Fr. Fernando da Soledade continuou a Historia Seraphica que tinha começado Fr. Manoel da Esperança. Escreveu do Convento de Santa Anna por ser da sua ordem. A sua veracidade, é fóra de duvida em quanto elle pôde examinar: e quanto elle diz da sepultura de Camões é tanto mais digno de credito que se conhece evidentemente que elle viu e examinou com os seus proprios olhos, como se prova pela emenda do epitaphio e pelas palavras com que conhece a sua noticia: «De outro poeta illustre, chumado Diogo Bernardes, temos noticia que fôra sepultado n'este templo, porem n'elle não vemos pedra ou epitaphio, que assignate o logar do seu deposito.»

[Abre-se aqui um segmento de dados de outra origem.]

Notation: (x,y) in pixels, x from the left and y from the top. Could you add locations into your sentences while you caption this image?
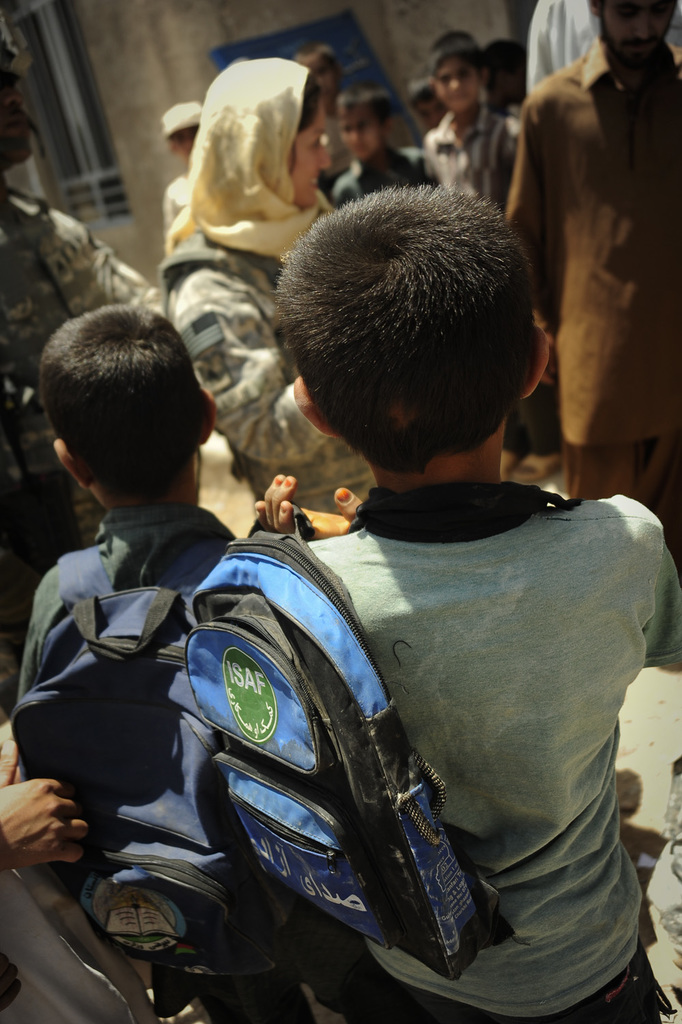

Ora é este mesmo historiador que fallando da Igreja do Convento de Santa Anna, diz: «Na parede que fica da parte esquerda, ao entrar pela porta principal d'esta Igreja, junto da sua sepultura, se vê outra memoria de Luiz de Camões, que mandou fazer em azulejo Miguel Leitão de Andrade. » E na segunda edição de 173 accrescenta: «Hoje existem estas memorias dentro da clausura em o côro inferior d'este mosteiro, o qual ha poucos annos se fez, tapando-se para esse fim a porta principal e da banda da Igreja, a porta d'elle que ficava debaixo do côro superior.»

E' pois evidente pelos escriptores que se conhece terem visitado a Igreja de Santa Anna, annos e muitos annos depois de D. Gonçalo Coutinho, que elles viam a sepultura de Camões com todas as suas memorias á entrada da Igreja entrando pela porta principal á mão esquerda. Mas ainda a estes accrescentaremos outra authoridade respeitavel do meio do seculo 18.0 (1752), author que estava tão certo de que a sepultura de Camões era no logar que dizemos, que não querendo duvidar da asserção de Faria e Sousa, diz que D. Gonçalo Coutinho trasladou as cinzas de Camões para o lado esquerdo da porta principal da Igreja. As palavras de Diogo Barboza Machado, o famoso author de quem fallamos, são estas:

«Foi sepultado na Igreja (que juntamente era Parochia) do Convento de Santa Anna, de Religiosas Franciscanas d'esta côrte, em logar humilde, d'onde o transferiu no anno de 1595, dezeseis depois de sua morte, D. Gonçalo Coutinho, igualmente illustre pelo esplendor do sangue, que pelo zêlo da patria, para parte mais decorosa qual foi o lado esquerdo da porta principal da dita Igreja.»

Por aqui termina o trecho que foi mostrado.